YOĞUN HAVA SALDIRILARI
İsrail ordusunun Lübnan'ın güneyindeki El-Haniyye beldesine düzenlediği hava saldırısında 4 kişi hafif şekilde yaralandı. Lübnan Sağlık Bakanlığı'na bağlı Halk Sağlığı Acil Operasyon Merkezi'nden konuya ilişkin açıklama yapıldı. İsrail ordusunun El-Haniyye'ye düzenlediği hava saldırısında 3'ü Filistinli, 1'i Lübnanlı 4 kişinin yaralandığı kaydedilen açıklamada, yaralıların tedavi altına alındıkları belirtildi.
2 İSRAİL ASKERİ ÖLDÜ
Lübnan'daki Hizbullah Hareketi'nin bu sabah düzenlediği saldırılarda 2 İsrail askerinin öldüğü bildirildi. İsrail ordusundan yapılan yazılı açıklamada, Hizbullah'ın bu sabah ülkenin kuzeyine düzenlediği saldırılarda 2 askerin hayatını kaybettiği belirtildi. Açıklamada, 2 askerin İsrail'in kuzeyindeki saldırılarda yaşamını yitirdiği belirtilirken daha fazla detaya yer verilmedi. Öte yandan İsrail basını askerlerden birinin Hizbullah'ın güdümlü tanksavar füzesi saldırısında, diğerinin ise insansız hava aracıyla düzenlenen saldırıda öldüğü ifade edildi.
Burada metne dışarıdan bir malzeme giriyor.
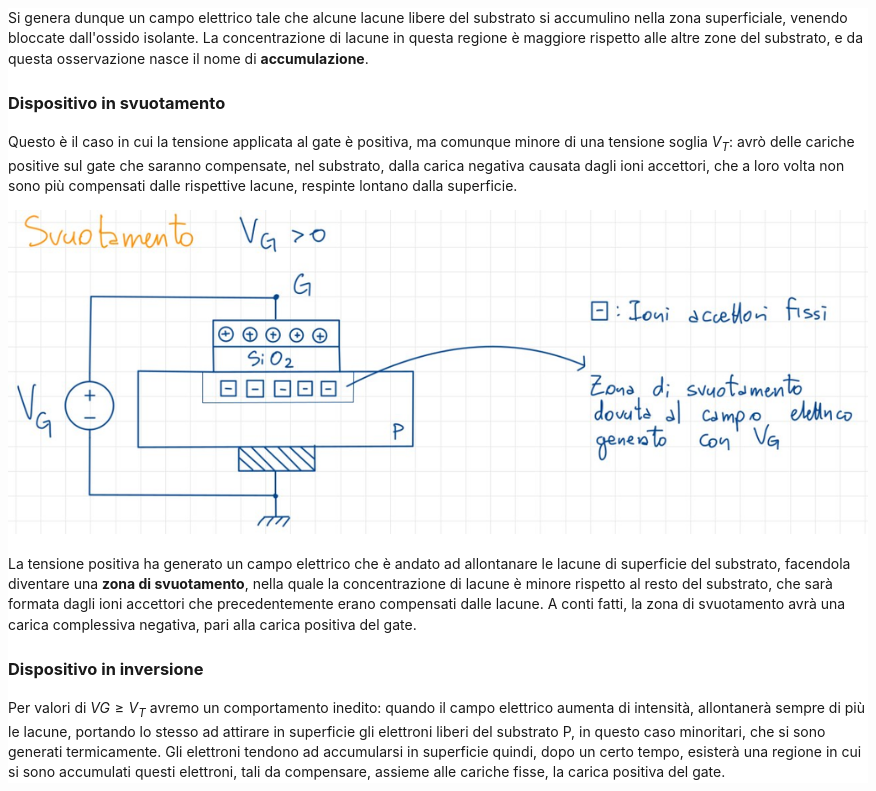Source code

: Si genera dunque un campo elettrico tale che alcune lacune libere del substrato si accumulino nella zona superficiale, venendo bloccate dall'ossido isolante. La concentrazione di lacune in questa regione è maggiore rispetto alle altre zone del substrato, e da questa osservazione nasce il nome di **accumulazione**.

### Dispositivo in svuotamento

Questo è il caso in cui la tensione applicata al gate è positiva, ma comunque minore di una tensione soglia $V_T$: avrò delle cariche positive sul gate che saranno compensate, nel substrato, dalla carica negativa causata dagli ioni accettori, che a loro volta non sono più compensati dalle rispettive lacune, respinte lontano dalla superficie.

![Dispositivo in svuotamento](../images/14_MOS/Svuotamento.jpeg)

La tensione positiva ha generato un campo elettrico che è andato ad allontanare le lacune di superficie del substrato, facendola diventare una **zona di svuotamento**, nella quale la concentrazione di lacune è minore rispetto al resto del substrato, che sarà formata dagli ioni accettori che precedentemente erano compensati dalle lacune. A conti fatti, la zona di svuotamento avrà una carica complessiva negativa, pari alla carica positiva del gate.

### Dispositivo in inversione

Per valori di $VG \ge V_T$ avremo un comportamento inedito: quando il campo elettrico aumenta di intensità, allontanerà sempre di più le lacune, portando lo stesso ad attirare in superficie gli elettroni liberi del substrato P, in questo caso minoritari, che si sono generati termicamente.
Gli elettroni tendono ad accumularsi in superficie quindi, dopo un certo tempo, esisterà una regione in cui si sono accumulati questi elettroni, tali da compensare, assieme alle cariche fisse, la carica positiva del gate.
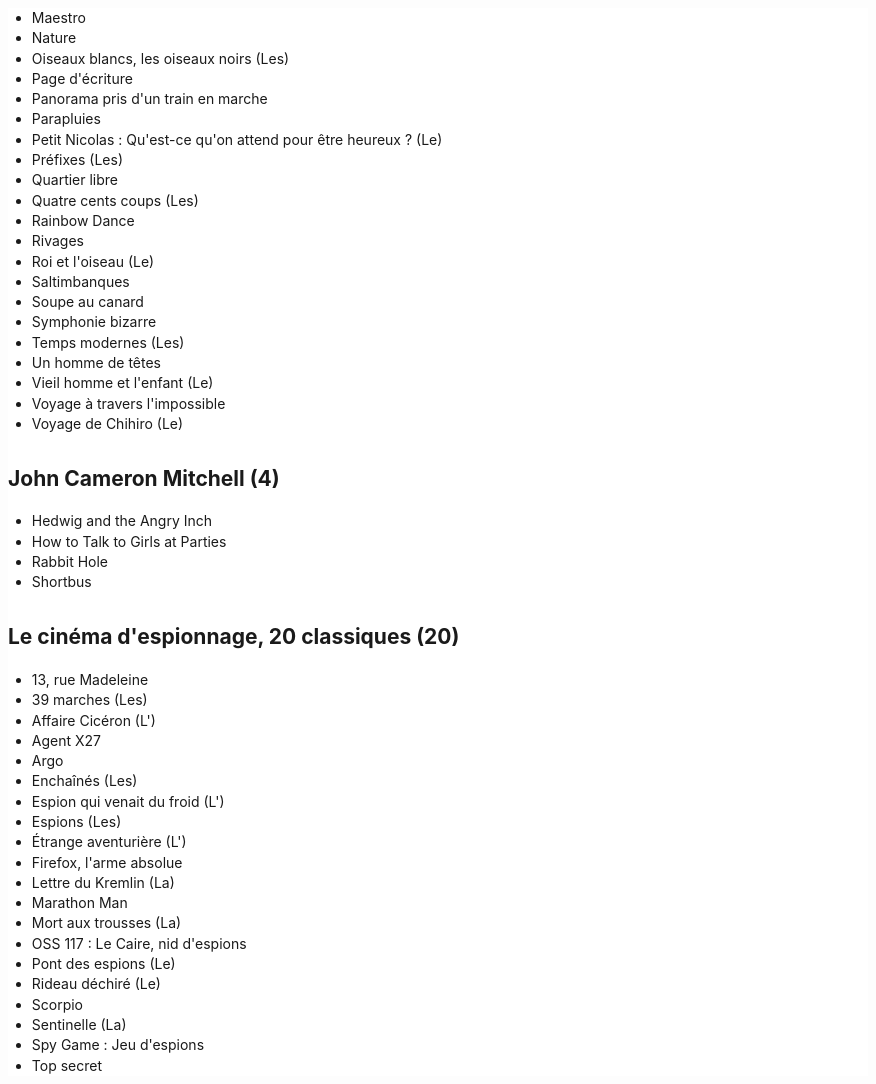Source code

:   * Maestro  
  * Nature  
  * Oiseaux blancs, les oiseaux noirs (Les)  
  * Page d'écriture  
  * Panorama pris d'un train en marche  
  * Parapluies  
  * Petit Nicolas : Qu'est-ce qu'on attend pour être heureux ? (Le)  
  * Préfixes (Les)  
  * Quartier libre  
  * Quatre cents coups (Les)  
  * Rainbow Dance  
  * Rivages  
  * Roi et l'oiseau (Le)  
  * Saltimbanques  
  * Soupe au canard  
  * Symphonie bizarre  
  * Temps modernes (Les)  
  * Un homme de têtes  
  * Vieil homme et l'enfant (Le)  
  * Voyage à travers l'impossible  
  * Voyage de Chihiro (Le)

## John Cameron Mitchell (4)

  * Hedwig and the Angry Inch  
  * How to Talk to Girls at Parties  
  * Rabbit Hole  
  * Shortbus

## Le cinéma d'espionnage, 20 classiques (20)

  * 13, rue Madeleine  
  * 39 marches (Les)  
  * Affaire Cicéron (L')  
  * Agent X27  
  * Argo  
  * Enchaînés (Les)  
  * Espion qui venait du froid (L')  
  * Espions (Les)  
  * Étrange aventurière (L')  
  * Firefox, l'arme absolue  
  * Lettre du Kremlin (La)  
  * Marathon Man  
  * Mort aux trousses (La)  
  * OSS 117 : Le Caire, nid d'espions  
  * Pont des espions (Le)  
  * Rideau déchiré (Le)  
  * Scorpio  
  * Sentinelle (La)  
  * Spy Game : Jeu d'espions  
  * Top secret
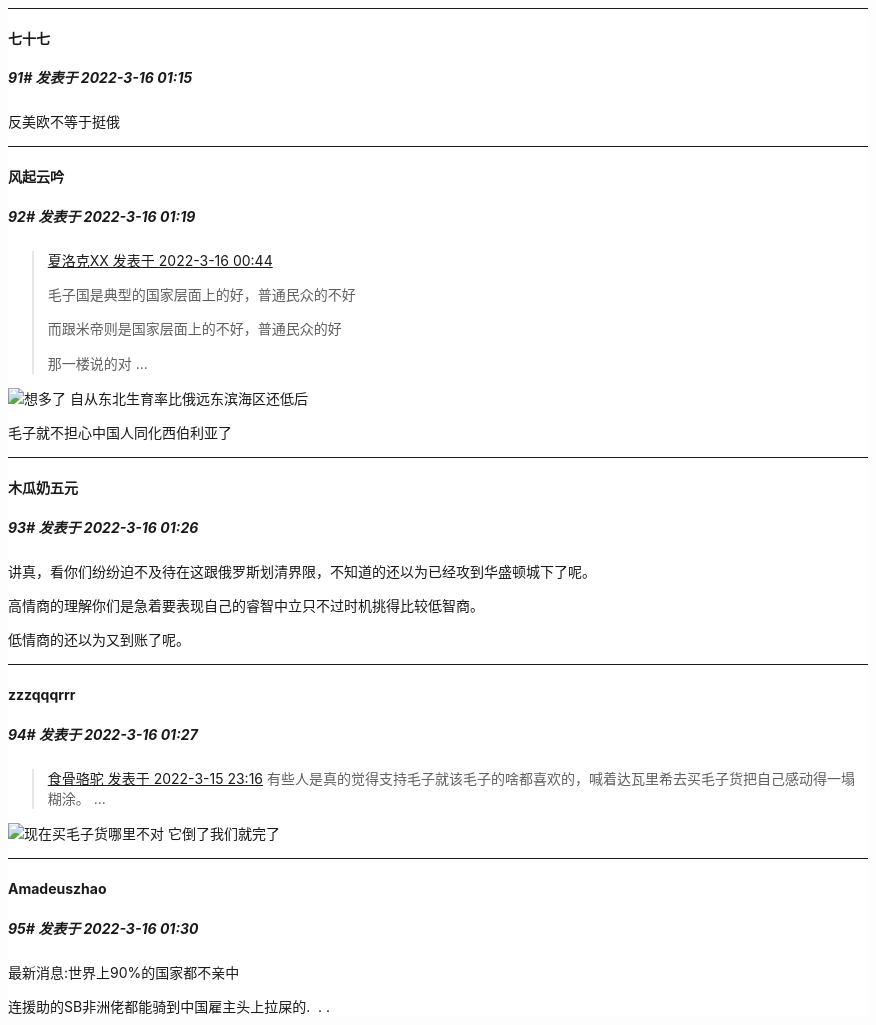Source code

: 

*****

####  七十七  
##### 91#       发表于 2022-3-16 01:15

反美欧不等于挺俄

*****

####  风起云吟  
##### 92#       发表于 2022-3-16 01:19

<blockquote><a href="httphttps://bbs.saraba1st.com/2b/forum.php?mod=redirect&amp;goto=findpost&amp;pid=55059337&amp;ptid=2058119" target="_blank">夏洛克XX 发表于 2022-3-16 00:44</a>

毛子国是典型的国家层面上的好，普通民众的不好

而跟米帝则是国家层面上的不好，普通民众的好

那一楼说的对 ...</blockquote>
<img src="https://static.saraba1st.com/image/smiley/face2017/067.png" referrerpolicy="no-referrer">想多了 自从东北生育率比俄远东滨海区还低后

毛子就不担心中国人同化西伯利亚了

*****

####  木瓜奶五元  
##### 93#       发表于 2022-3-16 01:26

讲真，看你们纷纷迫不及待在这跟俄罗斯划清界限，不知道的还以为已经攻到华盛顿城下了呢。

高情商的理解你们是急着要表现自己的睿智中立只不过时机挑得比较低智商。

低情商的还以为又到账了呢。                   



*****

####  zzzqqqrrr  
##### 94#       发表于 2022-3-16 01:27

<blockquote><a href="httphttps://bbs.saraba1st.com/2b/forum.php?mod=redirect&amp;goto=findpost&amp;pid=55058550&amp;ptid=2058119" target="_blank">食骨骆驼 发表于 2022-3-15 23:16</a>
有些人是真的觉得支持毛子就该毛子的啥都喜欢的，喊着达瓦里希去买毛子货把自己感动得一塌糊涂。 ...</blockquote>
<img src="https://static.saraba1st.com/image/smiley/face2017/001.png" referrerpolicy="no-referrer">现在买毛子货哪里不对 它倒了我们就完了

*****

####  Amadeuszhao  
##### 95#       发表于 2022-3-16 01:30

最新消息:世界上90%的国家都不亲中

连援助的SB非洲佬都能骑到中国雇主头上拉屎的.  . .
Haberde ayrıca bu iki ayrı saldırıda biri ağır olmak üzere 9 İsrail askerinin de yaralandığı aktarıldı.
NASRALLAH KONUŞTU: İSRAİL KIRMIZI ÇİZGİLERİ AŞTI
Siber saldırıların ardından Hizbullah lideri Hasan Nasrallah ilk kez kameralar karşısına geçti. Nasrallah şunları söyledi: Salı günü düşman İsrail binlerce çağrı cihazını hedef aldı ve eşzamanlı olarak patlattı. Düşman bu operasyonda bütün ilkeleri çiğnedi, kırmızı çizgileri aştı. Hiçbir şeyi umursamıyorlar. Ne ahlaki ne insani ne de yasal olarak. Patlamaların bazıları hastanelerde oldu. Çağrı cihazı taşıyanların bazıları hastanelerde, eczanelerde çalışıyordu. Çarşı, mağaza, evlerinde olanlar, araçlarında olanlar vardı. Ana yollarda ve birçok sivil, kadın, çocuklar da taşıyordu çağrı cihazlarını, sadece Hizbullah'ın savaşçıları değil. Sivillerin kullandığı cihazı hedef aldılar. Sadece bizde değil bütün dünyada kullanılan cihazlar. Hastaneler ve ticari firmalar kullanıyor. Çarşamba günü de kablosuz cihazları yine aynı şekilde telsizleri patlattılar. Ambulanslar ve hastanelerdeki telsizleri patlattılar. Bu düşmanlığın sonunda onlarca şehit verdik. Kadın, çocuk ve siviller var. Binlerce insan yaralandı.
"SAVAŞ SUÇU BU, SAVAŞ İLANI"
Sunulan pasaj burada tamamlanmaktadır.